Grounds for Disbarment or Suspension:

1.)Deceit;
2.)Malpractice or other gross misconduct in office;
3.)Grossly immoral conduct;
Grossly immoral is jurisprudentially defined as an act that is so corrupt to institute an
offense. An act committed under scandalous manner as to shock common sense of
normal person or decency. It is willful, flagrant and shameless to show moral
indifferences.
4.)Conviction of a crime involving moral turpitude;
5.)Violation of oath of office or of the Lawyers Oath;
6.)Willful disobedience of any lawful order of a superior court;
7.) Corrupt or willful appearance as attorney for a party to case without authority
to do so (Sec. 27, Rule 138, RRC)

Procedure for Disbarment

***A complaint for disbarment may be filled directly to the SC, the IBP National Office or
in any IBP Chapter Offices in the country.
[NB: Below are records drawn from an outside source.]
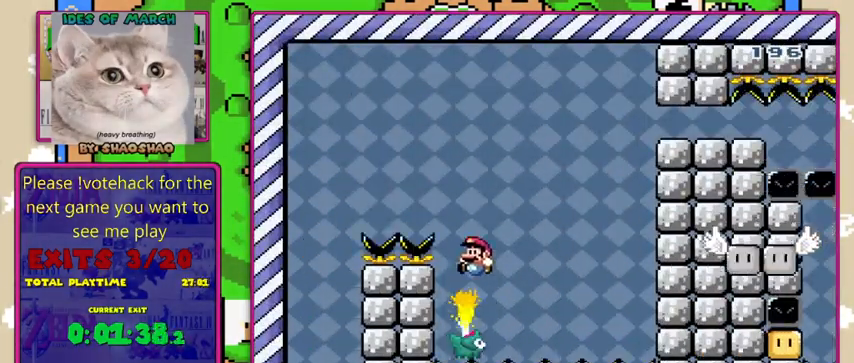
{"buttons": ["X", "DPAD_RIGHT"], "events": [[133, "DPAD_RIGHT", "down"], [467, "B", "up"], [500, "X", "down"], [500, "Y", "up"]]}
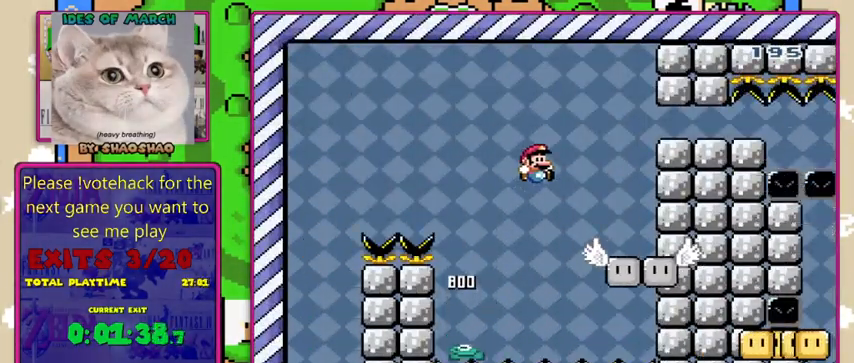
{"buttons": ["A", "X", "DPAD_RIGHT"], "events": [[267, "A", "down"], [333, "A", "up"], [433, "A", "down"]]}
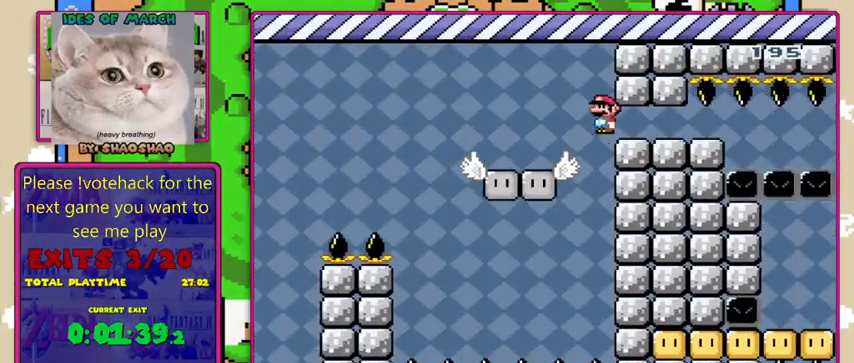
{"buttons": ["A", "X"], "events": [[233, "DPAD_RIGHT", "up"]]}
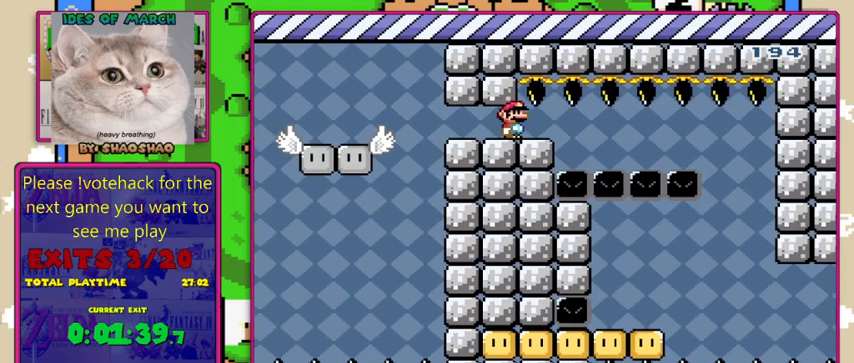
{"buttons": ["A", "X"], "events": [[267, "DPAD_RIGHT", "down"], [400, "DPAD_RIGHT", "up"]]}
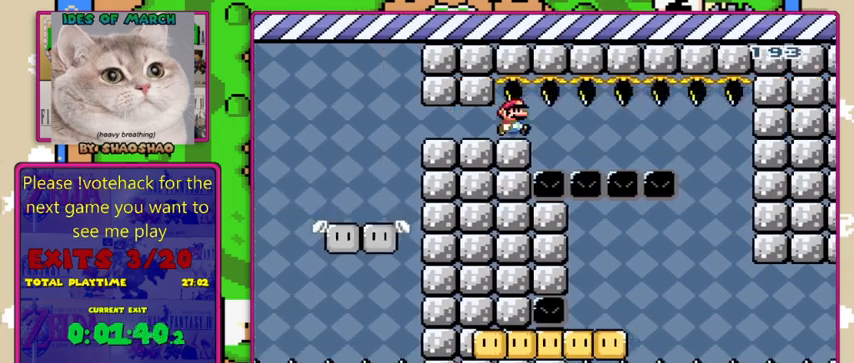
{"buttons": ["A", "X"], "events": []}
1.) Institution either by:


2.) the Supreme Court, motu proprio, or
3.) the IBP, motu proprio, or
4.) upon verified complaint by any person
5.) Six copies of the verified complaint shall be filed with the Secretary of the IBP or
Secretary of any of its chapter and shall be forwarded to the IBP Board of Governors.
6.) Investigation by the National Grievance Investigators.
7.) Submission of investigative report to the IBP Board of Governors.
8.) Board of Governors decides within 30 days. There is a need of Formal voting. A Vote of
at least 5 members of the Board is needed.
9.) Investigation by the Solicitor-General
10.) SC renders final decision for disbarment/suspension/dismissal.

***Quantum of Proof Required: CLEARLY PREPONDERANT evidence.

***Burden of Proof: Rests on the COMPLAINANT, the one who instituted the suit.